• _Work instructions_:
[a] Reproduce the passage of the Debra Rienstra biography below between "Debra Rienstra is" and "The Reformed Journal.", inclusive.
[b] According to the Debra Rienstra biography below, how often does she write for The Reformed Journal?

• _Excerpt to read_:
=====
Debra Rienstra is professor of English at Calvin University in Grand Rapids, Michigan, where she serves as the current Spoelhof Chair and teaches early modern British literature and creative writing. Her early modern scholarship focuses on religious poetry, with an emphasis on religious poetics and the sonnet tradition. She is also the author of several nonfiction books for wider audiences on motherhood, spirituality, and worship. Her forthcoming book, combining ecotheology and nature writing, is Refugia Faith: Seeking Hidden Shelters, Ordinary Wonders, and the Healing of the Earth (Fortress, 2022). She is the host of the Refugia Podcast and writes biweekly on spirituality, religion, pop culture, ecotheology, and other topics for The Reformed Journal.
=====
[Collected data]
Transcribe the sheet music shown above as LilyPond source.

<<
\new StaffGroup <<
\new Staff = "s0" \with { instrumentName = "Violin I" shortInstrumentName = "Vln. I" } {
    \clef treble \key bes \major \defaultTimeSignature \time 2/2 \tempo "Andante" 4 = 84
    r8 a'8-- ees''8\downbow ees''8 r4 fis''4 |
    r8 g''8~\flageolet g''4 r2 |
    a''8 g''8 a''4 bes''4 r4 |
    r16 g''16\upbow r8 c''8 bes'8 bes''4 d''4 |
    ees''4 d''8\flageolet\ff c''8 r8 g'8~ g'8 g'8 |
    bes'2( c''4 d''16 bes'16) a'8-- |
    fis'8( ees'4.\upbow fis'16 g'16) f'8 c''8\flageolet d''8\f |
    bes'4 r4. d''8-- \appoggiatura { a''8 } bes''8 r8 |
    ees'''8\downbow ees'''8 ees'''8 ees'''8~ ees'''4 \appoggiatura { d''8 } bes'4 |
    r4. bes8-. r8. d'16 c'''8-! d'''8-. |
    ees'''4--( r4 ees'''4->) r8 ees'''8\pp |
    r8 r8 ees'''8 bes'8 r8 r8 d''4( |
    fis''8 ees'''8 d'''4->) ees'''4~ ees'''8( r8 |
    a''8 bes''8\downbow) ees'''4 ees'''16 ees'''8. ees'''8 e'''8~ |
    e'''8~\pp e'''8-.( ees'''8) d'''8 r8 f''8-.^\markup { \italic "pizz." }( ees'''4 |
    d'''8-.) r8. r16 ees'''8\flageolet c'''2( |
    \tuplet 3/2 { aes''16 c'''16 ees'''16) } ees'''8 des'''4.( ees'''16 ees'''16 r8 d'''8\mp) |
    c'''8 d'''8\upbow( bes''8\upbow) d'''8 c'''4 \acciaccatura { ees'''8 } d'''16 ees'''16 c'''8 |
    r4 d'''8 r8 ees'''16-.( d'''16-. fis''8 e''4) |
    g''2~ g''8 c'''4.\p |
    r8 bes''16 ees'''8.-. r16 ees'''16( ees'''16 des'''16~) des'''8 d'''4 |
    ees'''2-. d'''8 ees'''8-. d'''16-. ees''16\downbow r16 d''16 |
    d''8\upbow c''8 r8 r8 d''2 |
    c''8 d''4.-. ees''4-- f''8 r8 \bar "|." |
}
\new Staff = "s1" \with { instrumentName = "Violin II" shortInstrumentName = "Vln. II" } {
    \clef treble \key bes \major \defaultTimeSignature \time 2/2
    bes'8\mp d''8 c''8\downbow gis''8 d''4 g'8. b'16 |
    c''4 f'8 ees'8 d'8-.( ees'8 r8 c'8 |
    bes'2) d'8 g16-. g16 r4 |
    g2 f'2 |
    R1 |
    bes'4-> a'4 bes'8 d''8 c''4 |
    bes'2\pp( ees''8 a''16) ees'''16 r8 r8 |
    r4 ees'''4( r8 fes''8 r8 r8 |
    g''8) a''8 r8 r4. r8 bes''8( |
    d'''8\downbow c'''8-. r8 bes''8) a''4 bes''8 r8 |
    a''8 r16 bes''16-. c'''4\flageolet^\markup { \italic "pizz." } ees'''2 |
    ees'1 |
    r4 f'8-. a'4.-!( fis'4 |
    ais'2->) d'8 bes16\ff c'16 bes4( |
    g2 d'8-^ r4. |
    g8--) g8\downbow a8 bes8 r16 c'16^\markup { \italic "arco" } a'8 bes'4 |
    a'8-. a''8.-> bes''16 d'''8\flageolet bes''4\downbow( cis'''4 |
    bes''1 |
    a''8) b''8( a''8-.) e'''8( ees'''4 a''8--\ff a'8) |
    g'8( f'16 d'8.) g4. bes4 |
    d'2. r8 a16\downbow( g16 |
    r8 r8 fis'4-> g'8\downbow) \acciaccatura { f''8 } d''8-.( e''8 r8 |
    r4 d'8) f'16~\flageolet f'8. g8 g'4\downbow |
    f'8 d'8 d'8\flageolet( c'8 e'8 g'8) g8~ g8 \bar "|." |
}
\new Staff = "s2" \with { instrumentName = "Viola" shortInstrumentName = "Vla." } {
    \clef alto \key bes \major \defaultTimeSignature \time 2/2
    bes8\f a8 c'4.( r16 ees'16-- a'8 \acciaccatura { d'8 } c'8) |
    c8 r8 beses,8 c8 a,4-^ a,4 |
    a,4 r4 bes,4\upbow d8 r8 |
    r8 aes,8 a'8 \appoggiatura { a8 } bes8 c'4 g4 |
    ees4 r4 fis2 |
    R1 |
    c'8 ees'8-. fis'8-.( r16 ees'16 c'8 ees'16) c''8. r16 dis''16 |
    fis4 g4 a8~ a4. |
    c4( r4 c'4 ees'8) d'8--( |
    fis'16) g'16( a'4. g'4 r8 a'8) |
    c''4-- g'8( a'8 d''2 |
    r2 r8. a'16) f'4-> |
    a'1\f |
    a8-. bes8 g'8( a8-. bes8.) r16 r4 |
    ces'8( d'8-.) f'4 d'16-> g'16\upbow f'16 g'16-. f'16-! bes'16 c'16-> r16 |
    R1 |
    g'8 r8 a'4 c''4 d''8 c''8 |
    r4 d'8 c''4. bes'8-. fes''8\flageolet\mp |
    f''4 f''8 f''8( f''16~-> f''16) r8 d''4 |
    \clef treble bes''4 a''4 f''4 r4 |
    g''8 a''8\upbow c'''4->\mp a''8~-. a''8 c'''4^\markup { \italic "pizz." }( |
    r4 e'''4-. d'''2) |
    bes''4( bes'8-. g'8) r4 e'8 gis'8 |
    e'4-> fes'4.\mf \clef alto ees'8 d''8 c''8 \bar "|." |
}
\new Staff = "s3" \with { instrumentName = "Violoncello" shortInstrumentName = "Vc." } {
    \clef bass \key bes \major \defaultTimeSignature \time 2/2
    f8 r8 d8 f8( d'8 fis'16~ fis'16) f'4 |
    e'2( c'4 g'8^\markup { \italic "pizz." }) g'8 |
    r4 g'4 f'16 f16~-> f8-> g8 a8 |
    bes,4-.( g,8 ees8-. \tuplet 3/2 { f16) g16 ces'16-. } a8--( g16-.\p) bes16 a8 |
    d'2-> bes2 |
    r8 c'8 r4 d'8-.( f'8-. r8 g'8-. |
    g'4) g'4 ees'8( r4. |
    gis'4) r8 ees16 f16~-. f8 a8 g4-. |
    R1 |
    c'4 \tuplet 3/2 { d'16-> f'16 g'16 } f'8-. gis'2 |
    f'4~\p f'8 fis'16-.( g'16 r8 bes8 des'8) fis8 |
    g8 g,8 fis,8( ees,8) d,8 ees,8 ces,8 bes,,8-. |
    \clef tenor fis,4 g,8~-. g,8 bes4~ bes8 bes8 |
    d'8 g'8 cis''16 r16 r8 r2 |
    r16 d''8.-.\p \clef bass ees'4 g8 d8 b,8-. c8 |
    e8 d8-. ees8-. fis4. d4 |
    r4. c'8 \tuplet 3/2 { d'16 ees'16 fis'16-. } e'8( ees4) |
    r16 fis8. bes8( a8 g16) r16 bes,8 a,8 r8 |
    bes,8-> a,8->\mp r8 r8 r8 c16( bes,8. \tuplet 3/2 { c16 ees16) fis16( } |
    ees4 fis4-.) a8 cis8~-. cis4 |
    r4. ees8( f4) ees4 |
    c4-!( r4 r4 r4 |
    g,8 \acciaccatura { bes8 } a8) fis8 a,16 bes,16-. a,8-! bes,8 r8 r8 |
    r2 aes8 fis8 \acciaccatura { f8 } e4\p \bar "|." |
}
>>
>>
=====
• _Outputs in order_:
[a]
Debra Rienstra is professor of English at Calvin University in Grand Rapids, Michigan, where she serves as the current Spoelhof Chair and teaches early modern British literature and creative writing. Her early modern scholarship focuses on religious poetry, with an emphasis on religious poetics and the sonnet tradition. She is also the author of several nonfiction books for wider audiences on motherhood, spirituality, and worship. Her forthcoming book, combining ecotheology and nature writing, is Refugia Faith: Seeking Hidden Shelters, Ordinary Wonders, and the Healing of the Earth (Fortress, 2022). She is the host of the Refugia Podcast and writes biweekly on spirituality, religion, pop culture, ecotheology, and other topics for The Reformed Journal.

[b] Biweekly.